1. Les principes de base du patriotisme constitutionnel

Le philosophe allemand Jürgen Habermas a le plus contribué à définir et à faire connaître la notion de patriotisme constitutionnel. L’intuition qui le guida lorsqu’il adopta ce concept était que la citoyenneté et l’identité nationale ne sont pas conceptuellement liées et qu’il serait souhaitable de les séparer.

Le patriotisme, nous dit Habermas, a certes historiquement facilité l’établissement de la citoyenneté démocratique en suscitant un sentiment commun d’appartenance. Ainsi, « dans la disposition à lutter et à mourir pour la patrie se manifestaient à la fois la conscience nationale et la conviction républicaine. Ceci explique le rapport de complémentarité qu’entretenaient à l’origine nationalisme et républicanisme » (Habermas, 1992 : 22). Il y a eu un « processus circulaire » entre ces deux éléments : « L’une et l’autre ont créé le nouveau phénomène d’une solidarité civique qui a ensuite formé le ciment des sociétés nationales » (Habermas, 2001 : 5 ; les citations de sources non francophones ont été traduites par l’auteur). Mais il n’y a pas de lien conceptuel entre les deux notions : « le lien créé entre ethnos et demos n’était qu’un passage. Du point de vue conceptuel, la citoyenneté était toujours déjà indépendante de l’identité nationale » (Habermas, 1998 : 71-72). La notion de citoyenneté démocratique postule en effet que le lien entre les citoyens n’est pas fondé sur l’appartenance à une communauté culturelle mais sur la pratique démocratique elle-même et sur les principes qui fondent cette pratique. Habermas souligne que ces deux dimensions de l’État-nation sont même en réalité potentiellement contradictoires : la dimension politico-juridique repose sur des principes universels et se traduit par les institutions de l’État de droit démocratique, alors que la dimension nationale est particulariste et affective (Habermas, 1996 : 286-287).

Il est donc selon lui possible, et normativement nécessaire, de distinguer conceptuellement les aspects politiques et identitaires de la citoyenneté. C’est sur la base d’une telle réflexion qu’il a élaboré sa proposition de « patriotisme constitutionnel », qu’il définit comme un sentiment d’appartenance basé sur les principes universels contenus dans une constitution et non plus sur une identité culturelle particulière.

Les principes universalistes à la base d’une telle appartenance doivent cependant être précisés et redéfinis par le processus démocratique, compris comme un processus délibératif. Dans cette vision délibérative de la démocratie, « les réglementations qui peuvent prétendre à la légitimité sont celles-là mêmes auxquelles toutes les personnes susceptibles d’être concernées pourraient consentir en tant que participants de discussions rationnelles » (Habermas, 1998a : 281). Cette « théorie de la discussion » rejoint le républicanisme sur le rôle essentiel qu’elle attribue au processus de formation de l’opinion et de la volonté politiques. Mais elle se rapproche aussi de la vision libérale par la place tout aussi centrale qu’elle accorde à l’État de droit et aux procédures institutionnalisées. Souveraineté populaire et État de droit se présupposent mutuellement dans ce modèle. L’espace public et la société civile jouent également un rôle capital dans le processus démocratique, puisque c’est là que se forme l’opinion publique, ensuite institutionnalisée selon des procédures démocratiques (Habermas, 1998a : 267-269 et 273).

···

- **Consignes de l'exercice**
(a) D'après l'extrait sur le patriotisme constitutionnel, sur quoi repose le sentiment d'appartenance que Habermas appelle « patriotisme constitutionnel » ?
(b) Rédigez la suite de l'extrait sur le patriotisme constitutionnel, en partant de sa dernière phrase.

- **Liste des données**
···

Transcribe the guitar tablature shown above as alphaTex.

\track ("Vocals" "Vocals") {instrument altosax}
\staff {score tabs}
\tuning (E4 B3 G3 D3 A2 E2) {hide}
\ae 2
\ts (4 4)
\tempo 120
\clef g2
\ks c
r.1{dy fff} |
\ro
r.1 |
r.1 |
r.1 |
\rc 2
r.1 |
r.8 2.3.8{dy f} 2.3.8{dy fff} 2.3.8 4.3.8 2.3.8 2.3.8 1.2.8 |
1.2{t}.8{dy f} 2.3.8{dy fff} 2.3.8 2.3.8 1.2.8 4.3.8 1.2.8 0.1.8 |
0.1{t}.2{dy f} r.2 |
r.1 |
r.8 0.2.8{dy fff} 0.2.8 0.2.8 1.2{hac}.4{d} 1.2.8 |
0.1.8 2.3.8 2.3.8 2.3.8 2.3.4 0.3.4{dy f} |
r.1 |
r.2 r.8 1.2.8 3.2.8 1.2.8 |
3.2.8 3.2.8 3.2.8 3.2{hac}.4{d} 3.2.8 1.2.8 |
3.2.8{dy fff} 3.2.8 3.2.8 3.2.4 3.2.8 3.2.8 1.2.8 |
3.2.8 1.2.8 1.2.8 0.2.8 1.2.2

···

- **Résultats des consignes**
(a) Il repose sur les principes universels contenus dans une constitution, et non plus sur une identité culturelle particulière.

(b)
Pour Habermas, le patriotisme constitutionnel connut un premier début de réalité après la deuxième guerre mondiale dans le contexte ouest-allemand. C’est cette expérience historique particulière qui lui fit prendre conscience qu’une telle forme d’appartenance était non seulement réalisable mais aussi hautement désirable.

2. Un concept originellement lié à la refédinition de l’identité allemande

Habermas a souligné l’évolution du débat sur l’identité nationale allemande et sa dimension particulariste. Après la phase de réaction à un douloureux passé, cette problématique fut selon lui confrontée aux effets de la partition du pays, avec une République fédérale ouverte à la culture de l’Occident, ainsi qu’à la question de la redistribution de la prospérité économique (Habermas, 1989 : 227). Une nouvelle forme d’appartenance serait dès lors apparue, caractérisée non seulement par une dissociation entre identité politique et identité culturelle, mais aussi par un rapport autocritique et réflexif à la tradition et à l’histoire nationales (Habermas, 1989 : 256-257).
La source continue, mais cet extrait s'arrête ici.